Try each question first, then check your working. Use the tutor tabs to read the full solution in the style that suits you: Stella is direct and challenging, Ella is warm and explains the why, and Cassie is concise and analytical.

Example 1 — Comparing data sets and spread

Standard 4 marks

Question

A class records the number of books read over a holiday: $2, 4, 4, 5, 7, 8, 12$. Find the median, the range and the interquartile range (IQR), and explain which of the range or IQR better describes the spread of this data.

Solution

The data is already in order, and there are 7 values, so the median is the 4th value: $5$.

Range $=$ highest $-$ lowest $= 12 - 2 = 10$.

For the IQR, split the data around the median.
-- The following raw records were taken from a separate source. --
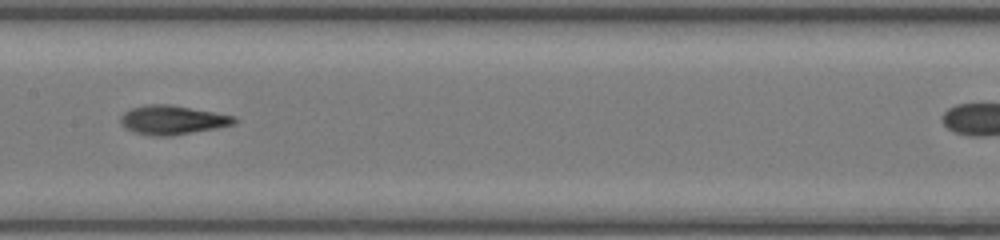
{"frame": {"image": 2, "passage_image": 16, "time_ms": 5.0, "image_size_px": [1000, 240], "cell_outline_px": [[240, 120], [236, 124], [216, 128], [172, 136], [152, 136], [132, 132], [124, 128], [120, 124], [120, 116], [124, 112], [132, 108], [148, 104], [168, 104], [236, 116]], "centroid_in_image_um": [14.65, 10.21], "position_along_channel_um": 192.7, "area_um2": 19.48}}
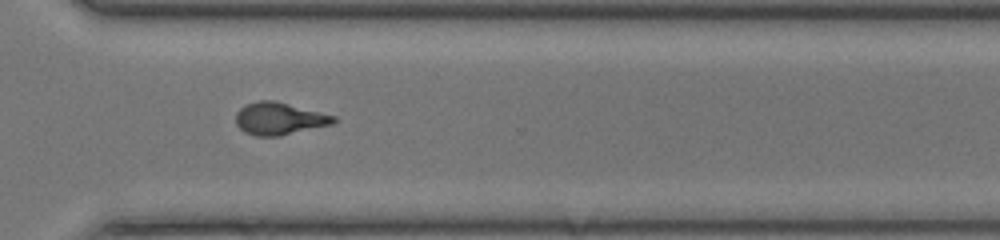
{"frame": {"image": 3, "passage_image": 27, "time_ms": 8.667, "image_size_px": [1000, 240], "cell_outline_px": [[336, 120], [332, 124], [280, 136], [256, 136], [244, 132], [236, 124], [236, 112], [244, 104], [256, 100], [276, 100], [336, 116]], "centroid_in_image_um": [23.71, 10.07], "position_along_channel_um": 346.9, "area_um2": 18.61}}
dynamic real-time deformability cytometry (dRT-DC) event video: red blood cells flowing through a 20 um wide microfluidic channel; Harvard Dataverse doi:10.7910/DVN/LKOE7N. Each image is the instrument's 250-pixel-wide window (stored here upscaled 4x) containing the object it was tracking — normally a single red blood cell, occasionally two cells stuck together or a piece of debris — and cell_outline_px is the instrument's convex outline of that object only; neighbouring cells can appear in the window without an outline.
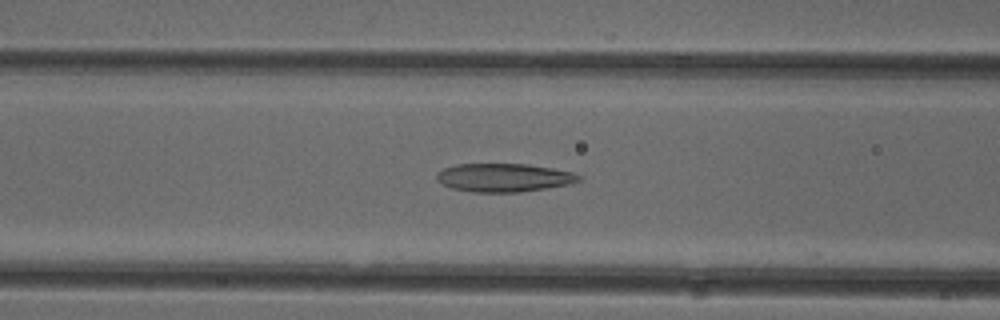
{"species": "common noctule bat (a hibernating species)", "species_latin": "Nyctalus noctula", "temperature_condition": "cold", "stored_images_in_passage": 51, "camera_frame_rate_fps": 3000, "um_per_image_px": 0.085, "animal": {"sex": "female"}, "frame": {"image": 1, "passage_image": 20, "time_ms": 6.333, "image_size_px": [1000, 320], "cell_outline_px": [[580, 180], [572, 184], [520, 192], [472, 192], [452, 188], [436, 180], [436, 172], [444, 168], [456, 164], [528, 164], [576, 172], [580, 176]], "centroid_in_image_um": [42.84, 15.09], "position_along_channel_um": 123.8, "area_um2": 23.64}}
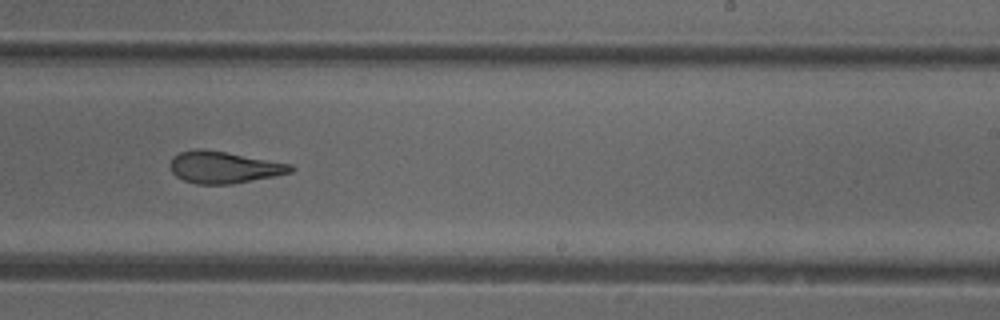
{"frame": {"image": 2, "passage_image": 31, "time_ms": 10.0, "image_size_px": [1000, 320], "cell_outline_px": [[296, 168], [292, 172], [232, 184], [196, 184], [184, 180], [176, 176], [172, 172], [172, 156], [180, 152], [196, 148], [204, 148], [228, 152], [292, 164]], "centroid_in_image_um": [19.04, 14.2], "position_along_channel_um": 270.0, "area_um2": 22.37}}
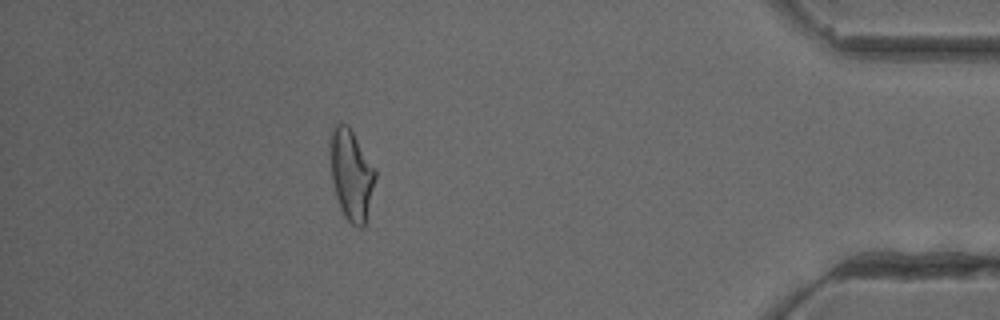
{"frame": {"image": 3, "passage_image": 45, "time_ms": 14.667, "image_size_px": [1000, 320], "cell_outline_px": [[376, 176], [364, 228], [356, 228], [344, 216], [340, 208], [336, 196], [332, 180], [328, 144], [328, 132], [336, 124], [348, 124], [376, 168]], "centroid_in_image_um": [29.83, 14.8], "position_along_channel_um": 405.4, "area_um2": 24.33}, "authors_computed_cell_mechanics": {"area_um2": 24.276, "velocity_mm_per_s": 3.9813, "shape_relaxation_time_tau1_ms": 11.3592, "shape_relaxation_time_tau2_ms": 2.5056, "deformation_change_tau1": 0.2813, "deformation_change_tau2": 0.1099}}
Lower half $2, 4, 4$ gives $Q_1 = 4$; upper half $7, 8, 12$ gives $Q_3 = 8$. So $\text{IQR} = Q_3 - Q_1 = 8 - 4 = 4$.

The $12$ is an outlier that stretches the range. The IQR ignores the extremes, so it better describes the typical spread. State the reason — the marker wants the why, not just "IQR".

Where the marks go

  • 1 mark: Correct median $5$
  • 1 mark: Correct range $10$
  • 1 mark: Correct IQR $4$ from $Q_1 = 4$ and $Q_3 = 8$
  • 1 mark: Justifies IQR as the better measure because the outlier inflates the range

Key idea

The range uses only the extremes, so a single outlier distorts it; the IQR uses the middle 50% and is more reliable when outliers are present.

Example 2 — Relative frequency and probability

Standard 3 marks

Question

A spinner is spun $200$ times and lands on red $46$ times. Find the relative frequency of landing on red, and use it to estimate how many times the spinner would land on red in $500$ spins.

Solution

Relative frequency is just the fraction of spins that gave the result: $\dfrac{46}{200} = 0.23$.
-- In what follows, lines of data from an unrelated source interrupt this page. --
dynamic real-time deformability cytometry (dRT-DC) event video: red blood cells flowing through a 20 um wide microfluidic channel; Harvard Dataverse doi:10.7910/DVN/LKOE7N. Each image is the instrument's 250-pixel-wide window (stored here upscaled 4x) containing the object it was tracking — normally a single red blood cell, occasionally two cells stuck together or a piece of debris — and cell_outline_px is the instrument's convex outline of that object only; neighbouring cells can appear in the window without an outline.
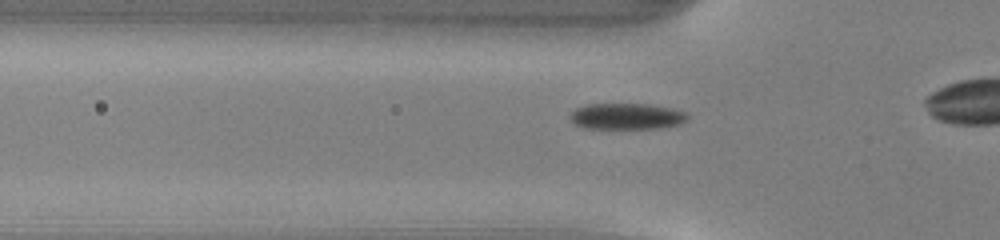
{"species": "common noctule bat (a hibernating species)", "species_latin": "Nyctalus noctula", "temperature_condition": "warm", "stored_images_in_passage": 28, "camera_frame_rate_fps": 3000, "um_per_image_px": 0.085, "animal": {"sex": "male", "body_mass_g": 13.0, "forearm_length_mm": 53.1}, "frame": {"image": 1, "passage_image": 5, "time_ms": 1.333, "image_size_px": [1000, 240], "cell_outline_px": [[688, 120], [680, 124], [660, 128], [584, 128], [576, 124], [568, 116], [576, 108], [588, 104], [648, 104], [672, 108], [684, 112], [688, 116]], "centroid_in_image_um": [53.28, 9.88], "position_along_channel_um": 72.5, "area_um2": 17.8}}
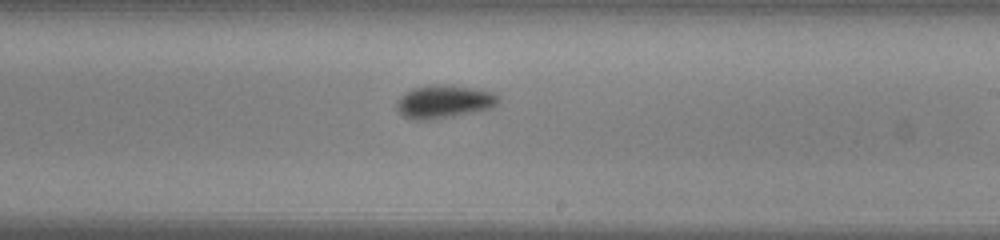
{"frame": {"image": 2, "passage_image": 18, "time_ms": 5.667, "image_size_px": [1000, 240], "cell_outline_px": [[500, 100], [492, 108], [432, 120], [412, 120], [404, 116], [396, 108], [396, 104], [400, 96], [404, 92], [412, 88], [432, 84], [448, 84], [476, 88], [496, 92], [500, 96]], "centroid_in_image_um": [37.75, 8.62], "position_along_channel_um": 251.2, "area_um2": 20.0}}
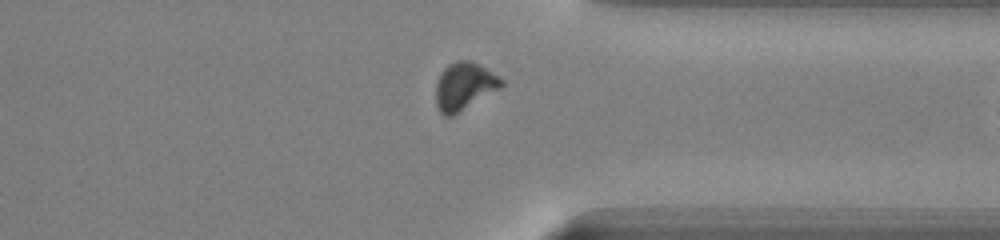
{"frame": {"image": 3, "passage_image": 27, "time_ms": 8.667, "image_size_px": [1000, 240], "cell_outline_px": [[504, 84], [500, 88], [452, 116], [444, 116], [440, 112], [436, 104], [436, 84], [440, 72], [448, 64], [456, 60], [472, 60], [480, 64], [504, 80]], "centroid_in_image_um": [39.45, 7.3], "position_along_channel_um": 372.0, "area_um2": 18.21}}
Use that as the experimental probability to predict $500$ spins: $0.23 \times 500 = 115$.

So expect about $115$ reds. Keep the relative frequency as a decimal so the next step is a clean multiplication.

Where the marks go

  • 1 mark: Correct relative frequency $\frac{46}{200} = 0.23$
  • 1 mark: Multiplies relative frequency by $500$
  • 1 mark: Correct estimate of $115$ reds

Key idea

Relative frequency (successes ÷ trials) estimates the probability; multiplying it by a new number of trials gives the expected number of outcomes.